Mount Sinai West on the Upper West Side and Mount Sinai Hospital on the Upper East Side will continue to provide labor and delivery services and both hospitals are equipped with full-service, Level III neonatal intensive care unit (NICU) for infants born prematurely or with complications. Although there will not be a dedicated maternity ward in the new Mount Sinai Beth Israel, the hospital’s current emergency room has the capability to deliver babies if necessary and the ER in the new hospital will also have that capability.

As in previous meetings, attendees also questioned the drastic reduction in beds at the new facility. The current hospital is a 799-bed facility, with 649 medical-surgical beds and 150 psychiatric beds, and the new hospital will have 70 medical-surgical beds with 135 psychiatric beds, although now those beds will be relocated to the new facility downtown on Rivington Street.

Boal said on Wednesday, as the hospital has stated in previous meetings, that the reason for the reduction is that only a quarter of the medical-surgical beds are filled at a time and since more patients are also receiving care outside traditional hospital settings, hospitals need fewer beds. The hospital will also be able to increase capacity if community needs require it.

Sabina Lim, Vice President and Chief of Strategy for Behavioral Health, also went into more detail during this meeting about the decision to close the Bernstein Pavilion and move behavioral health services to a new facility on Rivington Street.

Lim said that one of the main reasons for the relocation, in addition to poor infrastructure at the current facility, is to address gaps in service.

“It’s either locked 24-seven supervision and the other option is primarily seeing a doctor or therapist once a week or once a month,” she said. “There are very few options in between and the fact of the matter is many of the conditions that people have don’t necessarily require hospitalization, but they need more than seeing a doctor or therapist once a week or once a month.”

The new facility will also create a more comprehensive outpatient model so that patients will be able to get both mental and physical health services all in one place.

Another goal for the new facility is to work with partners in community-based organizations and create different types of pilot programs to increase access to various services, in addition to psychosocial support services, vocational training and education.

Aside from the infrastructure issues with the building, which Town & Village previously reported would ultimately be prohibitively expensive to renovate, other physical problems with the building include the layout, which the new facility will be able to correct.

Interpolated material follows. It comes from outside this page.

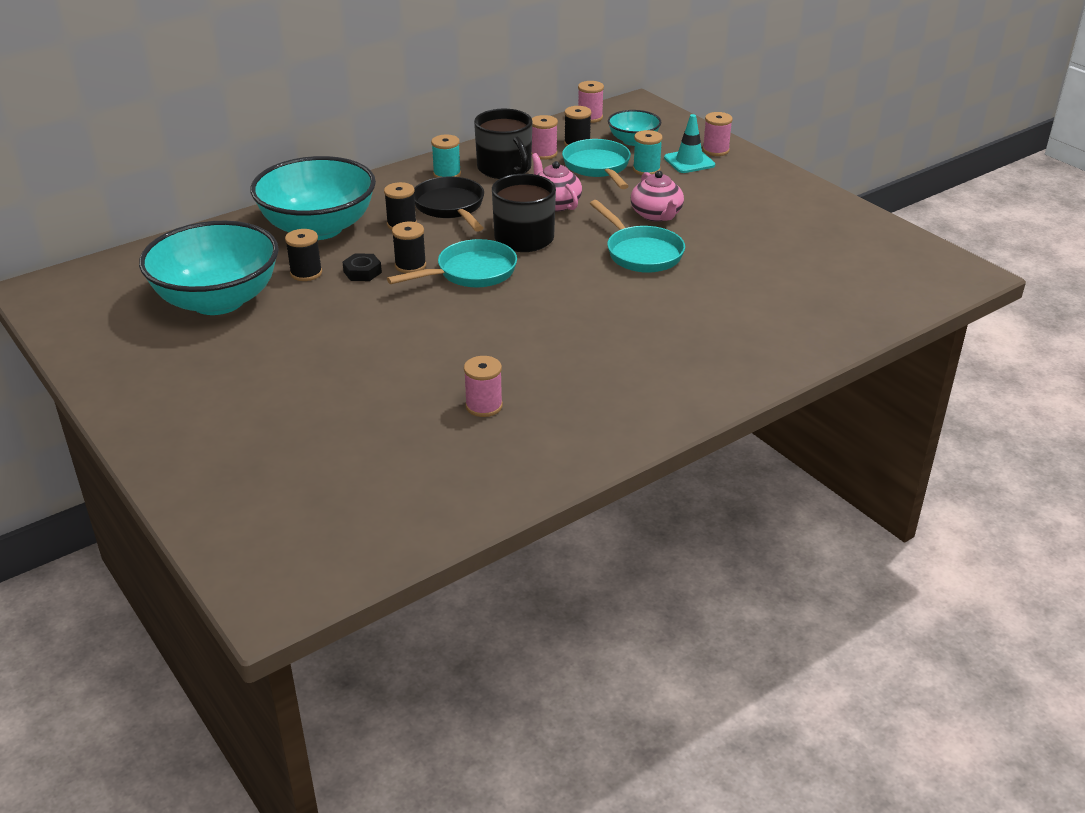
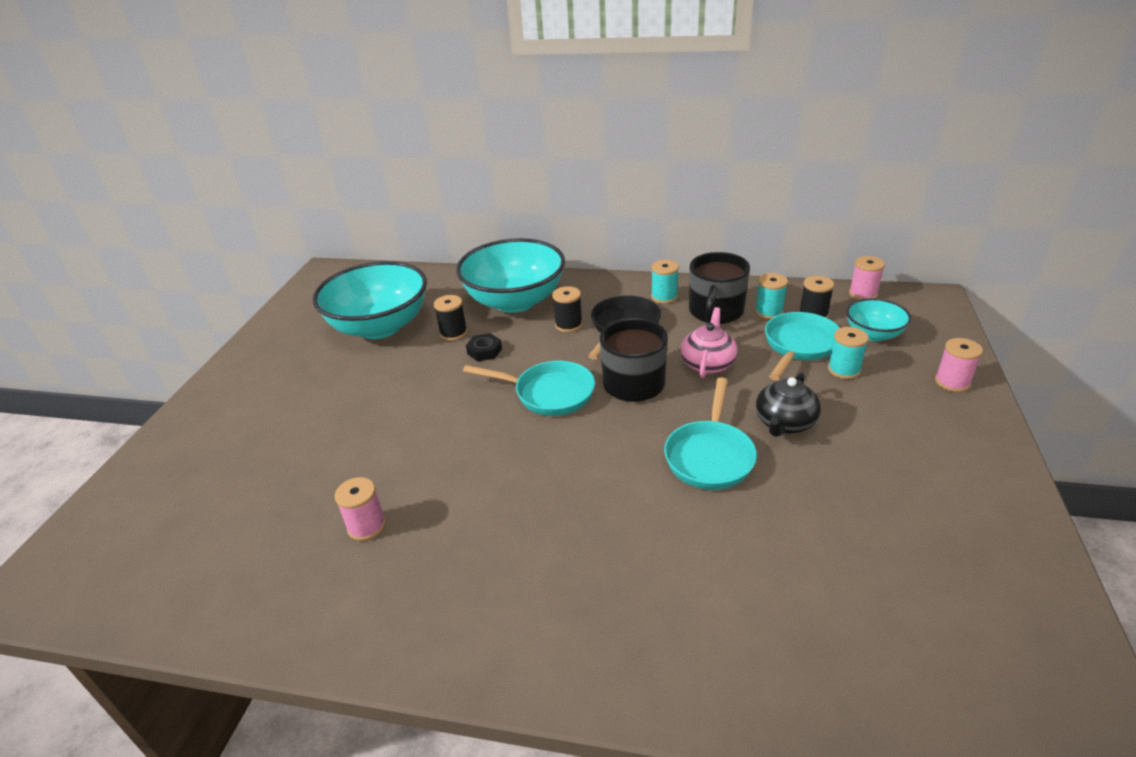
camera: 50 degrees right, 0 degrees up
black spool [392,222,426,273] -> none
pink spool [532,115,558,160] -> turquoise spool [755,273,788,319]
pink teapot [631,171,684,222] -> black teapot [756,372,821,437]
turquoise traffic cone [664,114,715,173] -> none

“The shape of the building would basically require us to continue to have what we call triples or quads so people will be sharing with two or three other people and that’s not the climate model that we wanted to have,” she said. “And if we wanted to create integrated services and space where everyone can get together, whether you need a mental health professional or substance use disorder professional or primary care professional, we wouldn’t be able to do that with everything on two different floors.”